TUTORIALS
Introduction
Data drift occurs when the characteristics of the data encountered by a model in production deviate significantly from those of the dataset on which the model was trained.
Basic concepts:
- Baseline: Users can define the baseline basis on ‘Tag’ or segment of data based on ‘date’.
- Frequency: Users can define how frequently they want to calculate the monitoring metrics
- Alerts frequency: Users can configure how frequently they want to be notified about the alerts
Create drift
To set up a data drift dashboard in AryaXAI, define the baseline and current tags, date feature name, baseline and current dates, the feature to be analyzed, statistical method for drift calculation, and customize thresholds if necessary. You can select the compute option based on the specific server requirements for the data drift task.
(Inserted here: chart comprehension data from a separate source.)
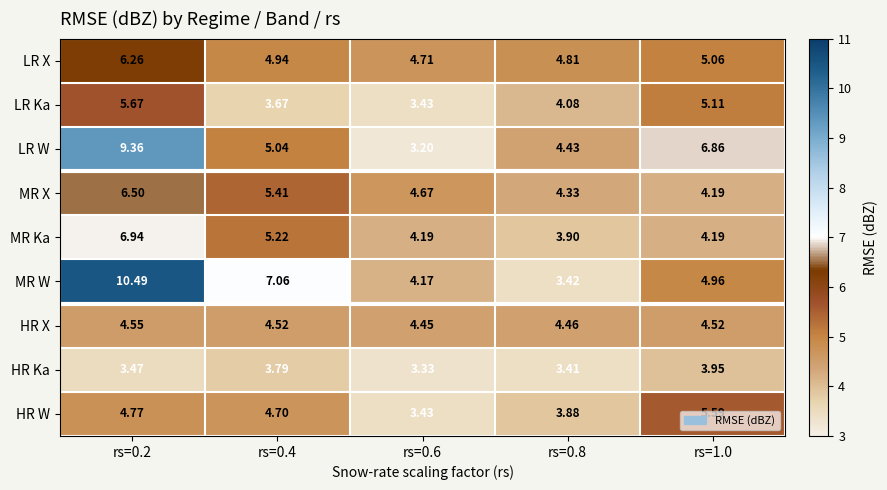

List the series in order of their peak value, highest first.

MR W, LR W, MR Ka, MR X, LR X, LR Ka, HR W, HR X, HR Ka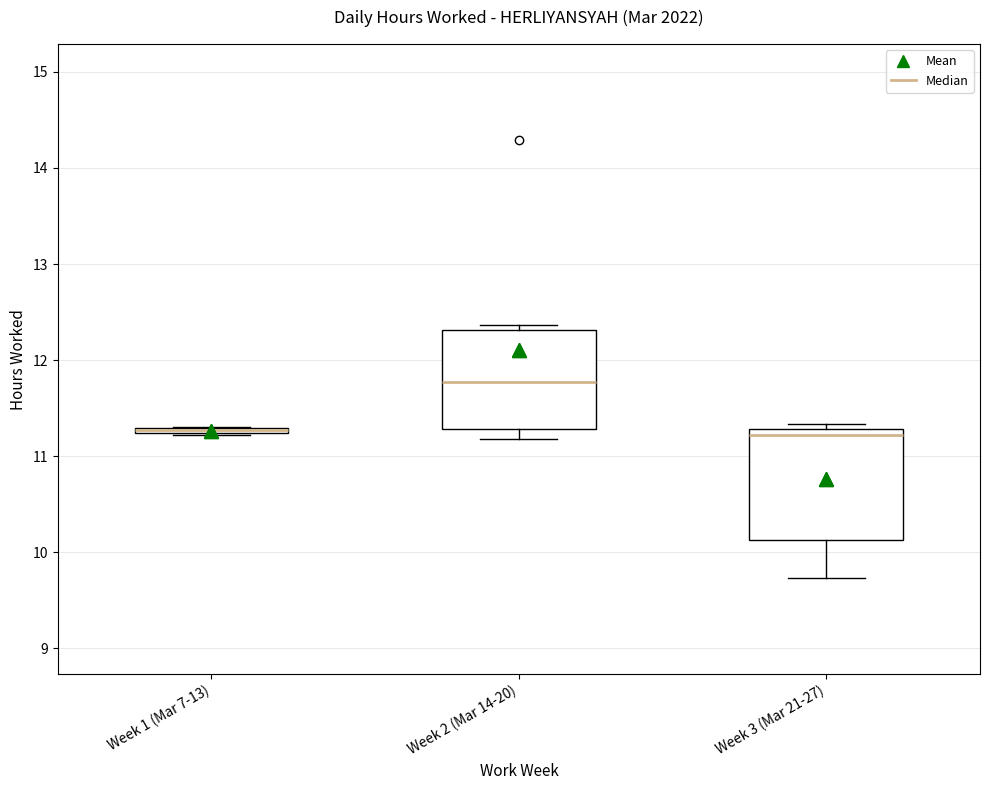

Where is the upper edge of the box for Week 1 (Mar 7-13) on the y-axis? The values are not printed on the chart, so give them approximately, as read against the axis.

11.3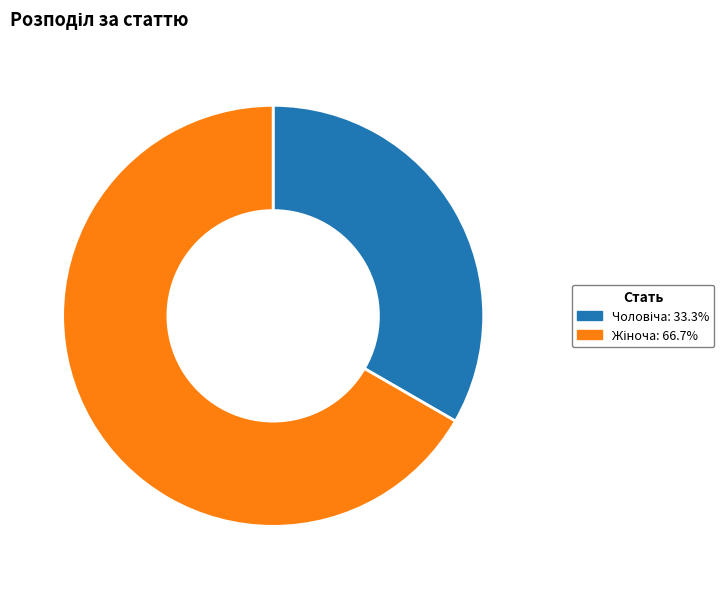

Count the number of slices in the pie.

2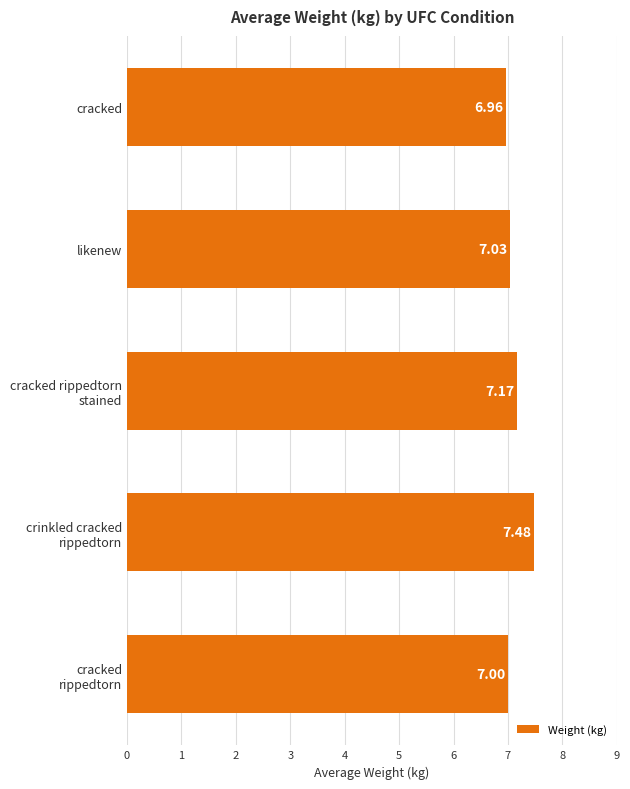

What is the label of the 4th bar from the bottom?

likenew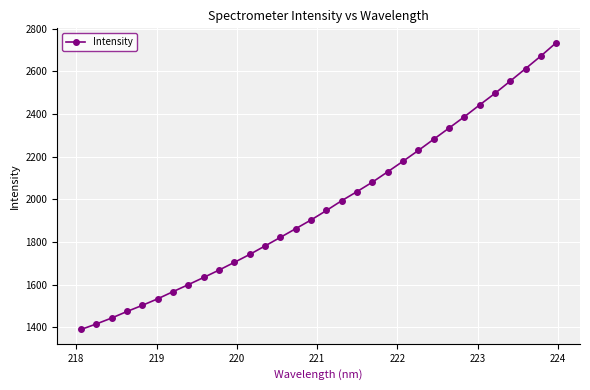

How many distinct data groups are displayed?

1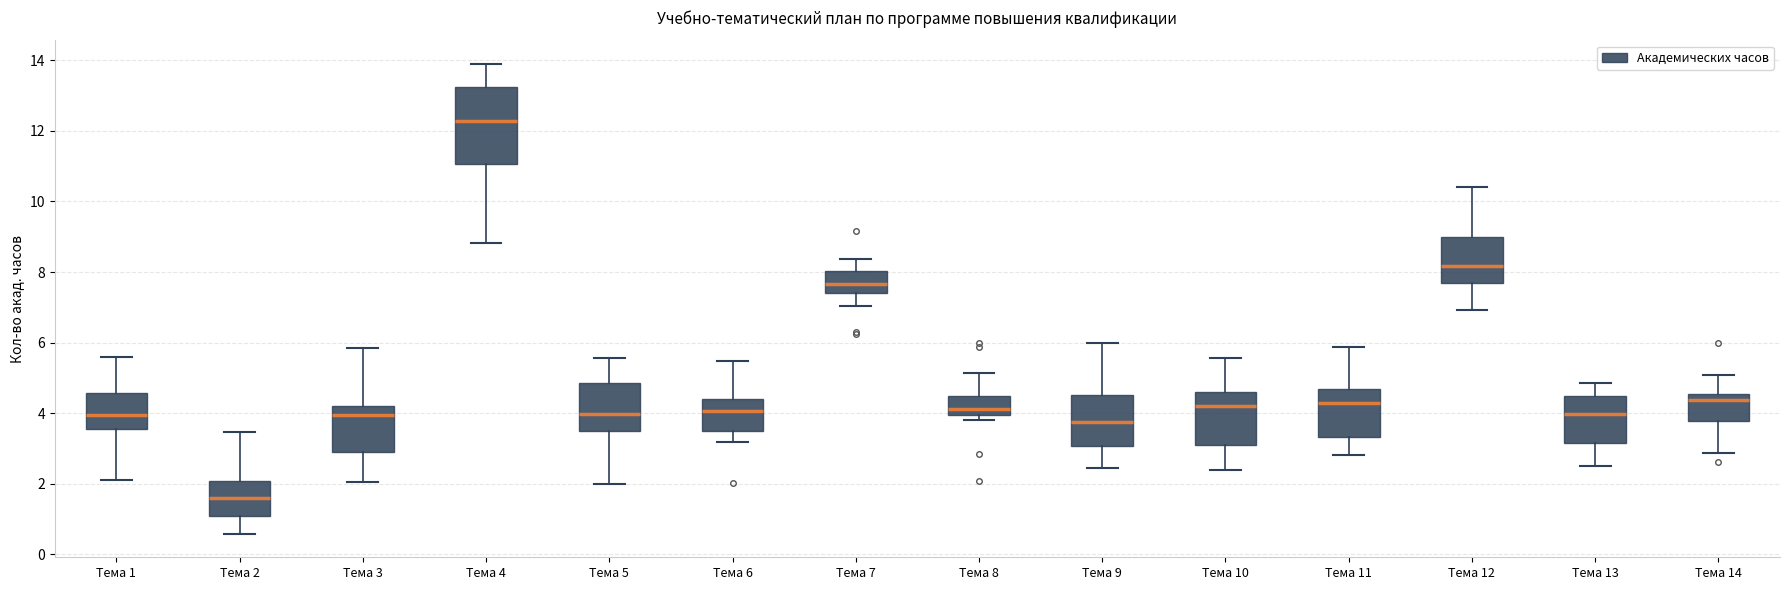

Which box's median line is the highest?

Тема 4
Your dashboard will then be generated, and you have the flexibility to create or modify it as needed without limitations on the number of times.
Drift Metrics: AryaXAI offers various statistical tests to analyze data drift, including the Chi-square test, Jensen-Shannon distance, Kolmogorov-Smirnov (K-S) test, Kullback-Leibler Divergence, Population Stability index (Psi), Wasserstein distance, and Z-test.
You can learn more about these tests in our wiki section.
Selecting Dates: When choosing dates, the entire dataset under the specified tag will be utilized for drift calculation. Ensure that relevant data is available within the selected date range.
Mixing Multiple Tags: To merge data from different tags, you can easily select multiple tags within the segment (baseline/current).
Data drift monitor
Within AryaXAI, you have the capability to track data drifts and receive notifications upon detecting any identified drift in your data. To create a Data Drift monitor:
- Navigate to the 'Monitors’ tab in ML Monitoring and select 'Create Monitor’.
- Assign a name for the monitor and choose 'Data drift' as the monitor type. Select the email list to which you want the alerts to be sent.
- Select the compute option based on the specific server requirements for the data drift monitor
- Choose the statistical test and set thresholds for data drift, dataset drift, and data drift feature percentage.
- Utilize tags to define the baseline and current data. 'Current' typically represents production data for tracking drift in your production environment.
- Select features to monitor. You can either create one monitor to track all features in your data or specify individual features for drift tracking.
- Utilize the date features to further segment your baseline and set the monitoring frequency.
- You can also specify the frequency for calculating drift. the frequency can be either hours, or on daily, weekly, monthly and even quarterly basis.
Manage drift
Any new dashboard created for data drift analysis will be listed in the 'Dashboard Logs', where you can view details such as the baseline and associated tags, the creation date and name of the dashboard, the owner, and the statistical test used for detecting data drift. In the Actions column, you have options to expand or collapse the dashboard to view or hide detailed information, configure alerts based on the specific dashboard configuration, or delete the dashboard from the logs.
Selecting the 'View this dashboard' option in the Actions column displays a detailed dashboard based on tags configured.
For all the logs listed here, users can configure automatic alerts based on the dashboard log. This option is available in the 'Alerts' column.
Alerts
In the event of identified drift, alerts are generated and delivered through both the web application and email based on the specified frequency.
Any triggered alert is promptly displayed as a notification in the top-right corner of the web application interface. All notifications can be accessed and cleared from the dedicated tab.
Navigate to the 'Alert' tab adjacent to the 'Monitoring' sub-tab to access a list of triggered alerts. Clicking 'View trigger info' provides detailed insights into the trigger, including current data size, triggered data drift, drift percentage, and more.
Notifications
If there is an identified drift, you'll get the alert for the same in both the web app and email at the specified frequency.
Web app alerts: Any alert triggered will be displayed as a notification on the top right corner. You can view all notifications from the tab and clear them.
Email Alerts: The admin of the workspace will get an email if there is an identified drift.